Gillian looked startled at the rawness in his voice, but her delectable pink lips curved into a smile as she begged his pardon. “Why the hell not what, Lord Weston?”

Lord, he enjoyed her brashness. “Nothing; it’s of little consequence. Make your bow to Lady Fielding, she’s trying to get your attention.”

He pulled up the team briefly so Gillian could speak with her aunt’s sister, and watched her closely as she conversed. She was the granddaughter of an earl, and her manners were suitable, if a little rough. Training would help her overcome most of her gaucheness, although Weston recognized instinctively that he only wanted to tame her spirit, not break it.

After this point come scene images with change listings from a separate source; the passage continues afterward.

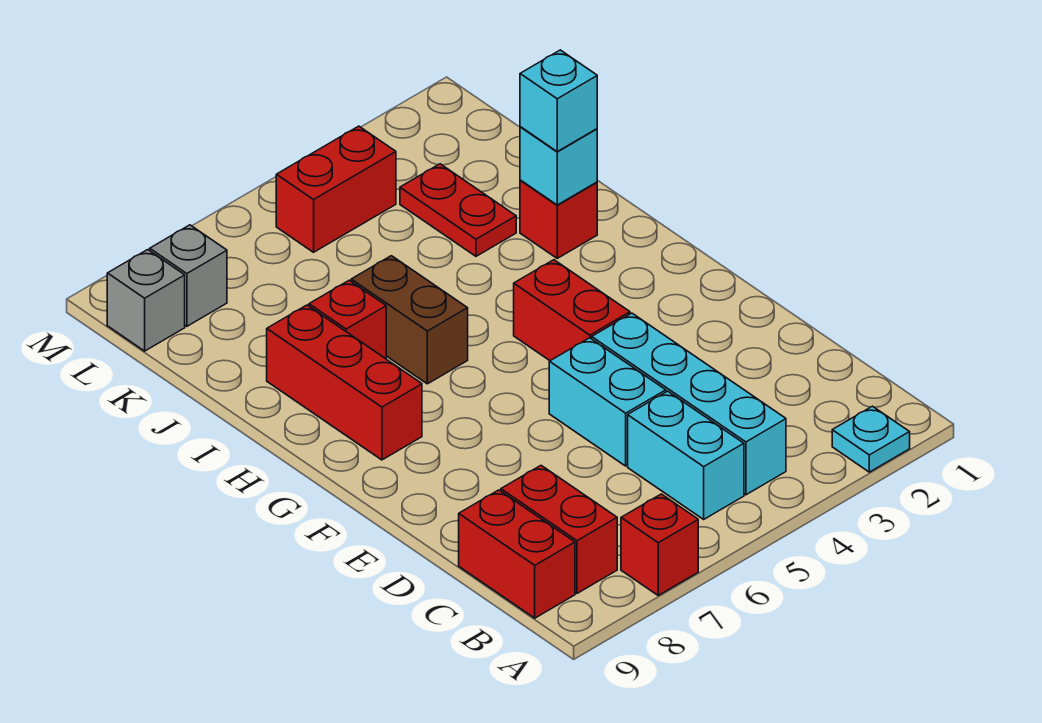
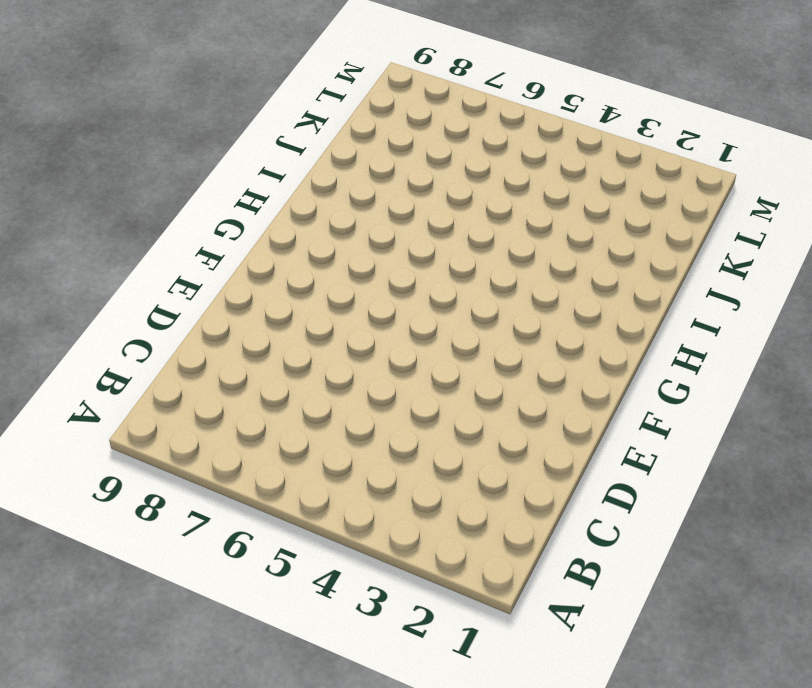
none -> cyan plate A2 level 1
none -> red brick A7 level 1
none -> cyan brick B4:E4 level 1

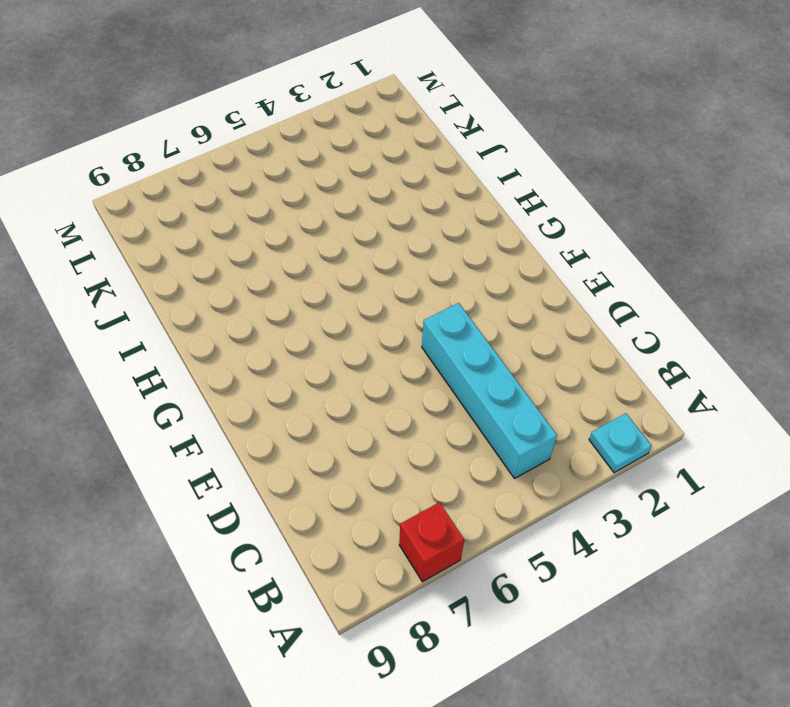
none -> cyan brick B5:C5 level 1
none -> red brick B8:C8 level 1
none -> red brick B9:C9 level 1

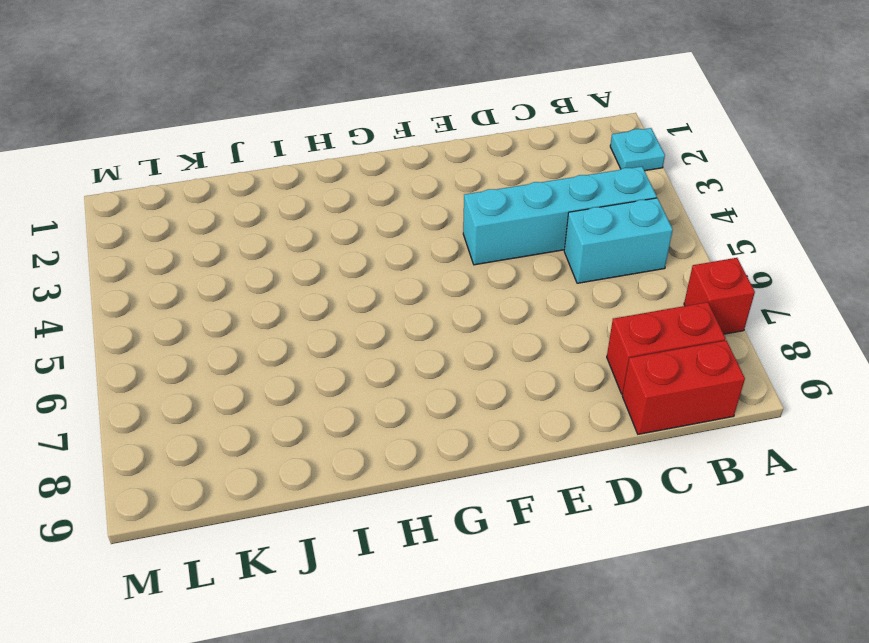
none -> cyan brick D5:E5 level 1
none -> red brick F4:G4 level 1
none -> red brick G8:I8 level 1

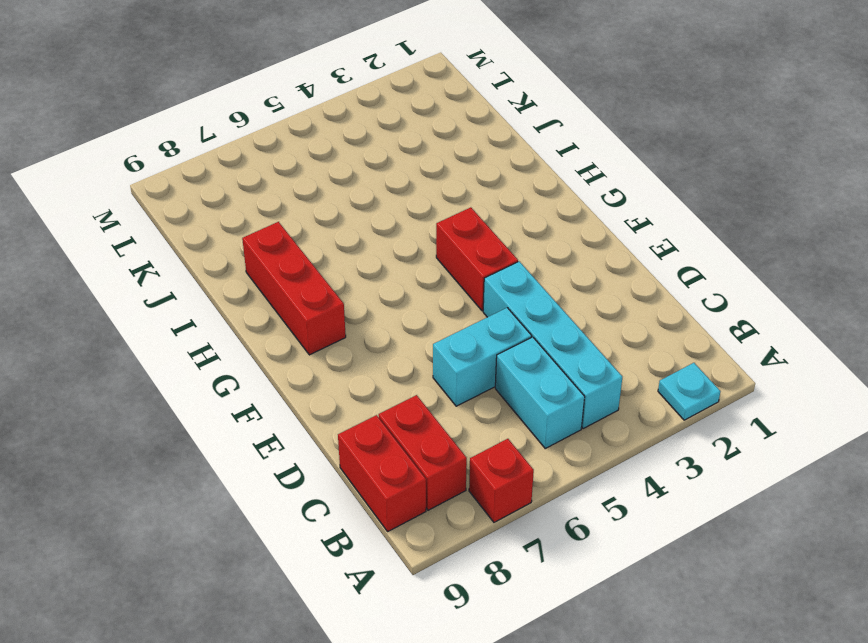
cyan brick D5:D6 level 1 -> cyan brick D5:E5 level 1
none -> brown brick H6:I6 level 1
none -> red brick I2 level 1
none -> red brick I7 level 1

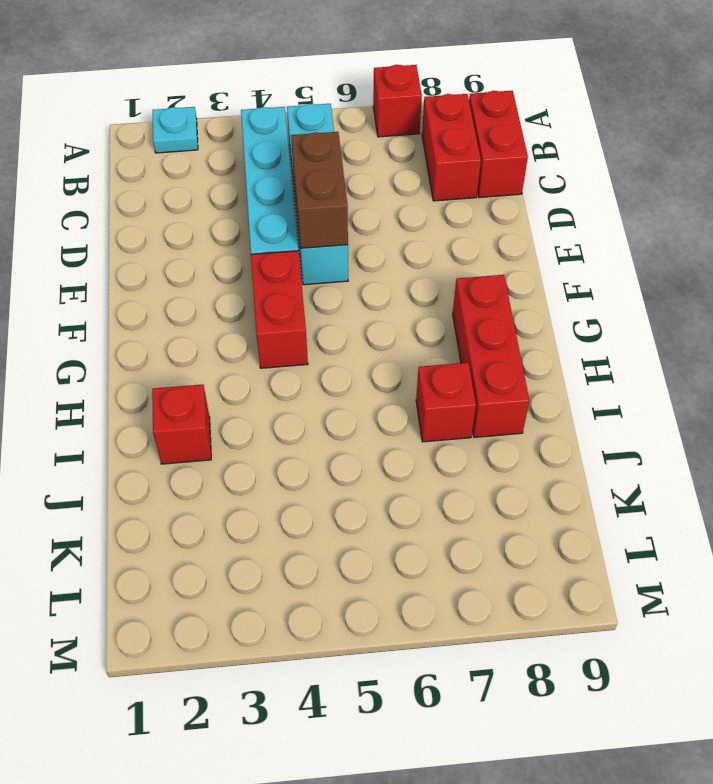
brown brick D5:E5 level 2 -> brown brick H6:I6 level 1
none -> red plate J3:K3 level 1
none -> red brick L4:L5 level 1
none -> grey brick L8 level 1

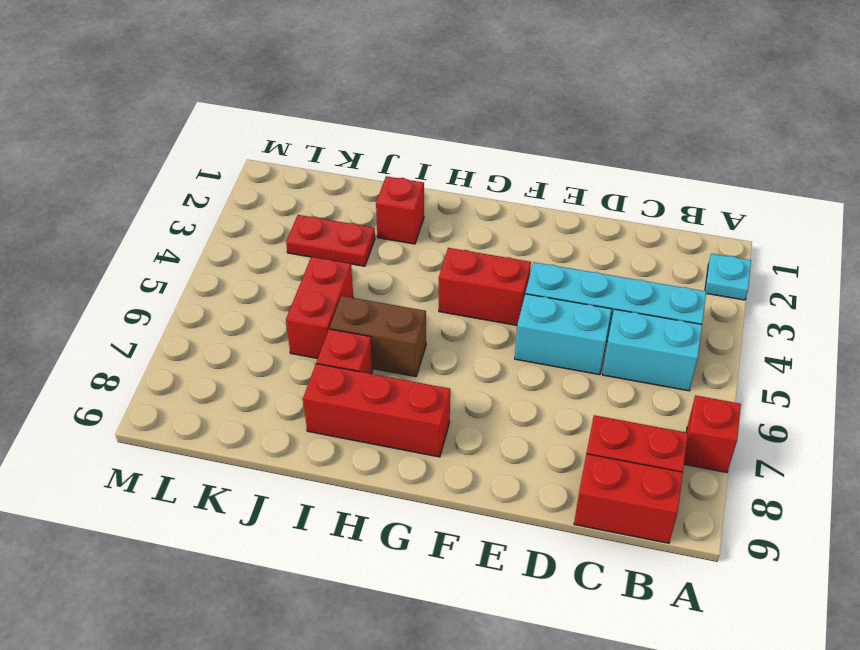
red brick J5:J6 level 1 -> red brick L4:L5 level 1
none -> grey brick L8 level 1
none -> grey brick L9 level 1
none -> cyan brick I2 level 2

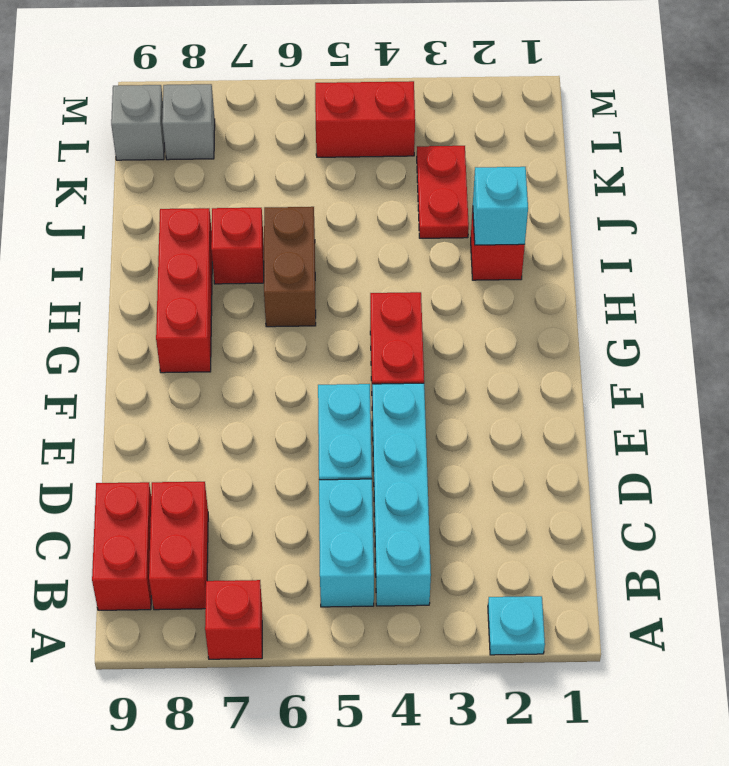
none -> cyan brick I2 level 3

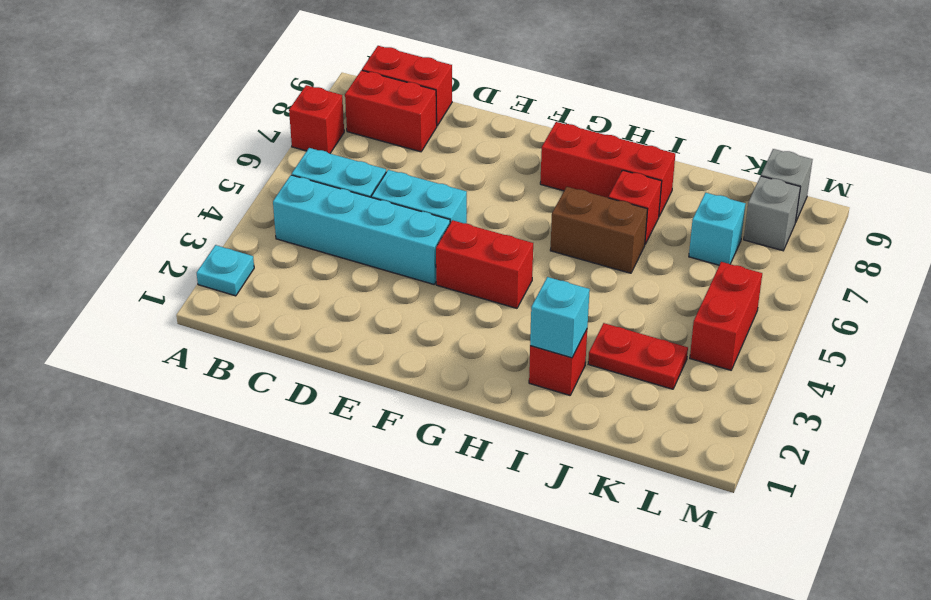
cyan brick K7 level 1 -> cyan brick I2 level 3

Why shouldn’t he offer for her? She was a pleasant companion, appeared to be well read and conversant with the topics of the day, a fact that came to light when she shyly admitted that she read her uncle’s daily Times whenever she could. Weston approved of her inquiring mind and curious nature — up to a point. It would be his task to see to it that she learned her proper duty and place as his countess. She would be a good mother to his son, he mused as he gave the signal to the leader, and would provide him with the heir he needed. Her pleasant, unassuming nature boded well for her happiness; she would be content with life in the country, a dutiful wife who would tend to his needs and not interfere in his life.

Indeed, the more he thought about it, the harder pressed he was to find any fault with her at all. She was witty, amusing, and at the same time possessed a gentle nature and dignity that…

“Stop!” she screamed in his ear, startling him into compliance. Gripping his arm, she leaped over his legs and flung herself off the phaeton.

Dear God, she was going to get herself killed weaving in and out of the heavy traffic like that! Weston snarled an oath to himself, tossed the ribbons to his tiger, and leaped out after his soon-to-be-bride before she was flattened.

He was shaking by the time he reached her side, but whether from anger or fright he didn’t know. He suspected it was both, and clenched and unclenched his hands in an attempt to keep from strangling her on the spot. He took a deep, calming breath, mopped his handkerchief across his perspiring brow, and reminded himself that he was by nature a calm man, a placid man, a man fully in control of his emotions, and he would be damned before he allowed the daft Amazon to get the better of him.

“What the devil do you mean, leaping off the phaeton like that, madam?” he bellowed at her. “Have you no brains, woman? You might have been killed!”

Gillian looked up from where she was kneeling on the sidewalk next to a ragged street urchin and scowled at him. “Hush, my lord. You’re frightening the child.”

Weston boggled at her. Did she just order him to be quiet? He shook his head. No one, not even a clearly deranged woman like Gillian, would be so foolish.

“Miss Leigh,” he ground out between his teeth, trying desperately to leash the raging volcano of temper seething inside him. She’d taken at least ten years off his life, scaring him with her heedless actions. “Would you be so kind as to inform me why you saw fit to leave the safe confines of my phaeton to dash recklessly across the road?”

Gillian was crooning softly to a small, extremely dirty street Arab. Weston guessed the child was female only because there was a wilting clump of pathetic violets clutched in the urchin’s filthy fist.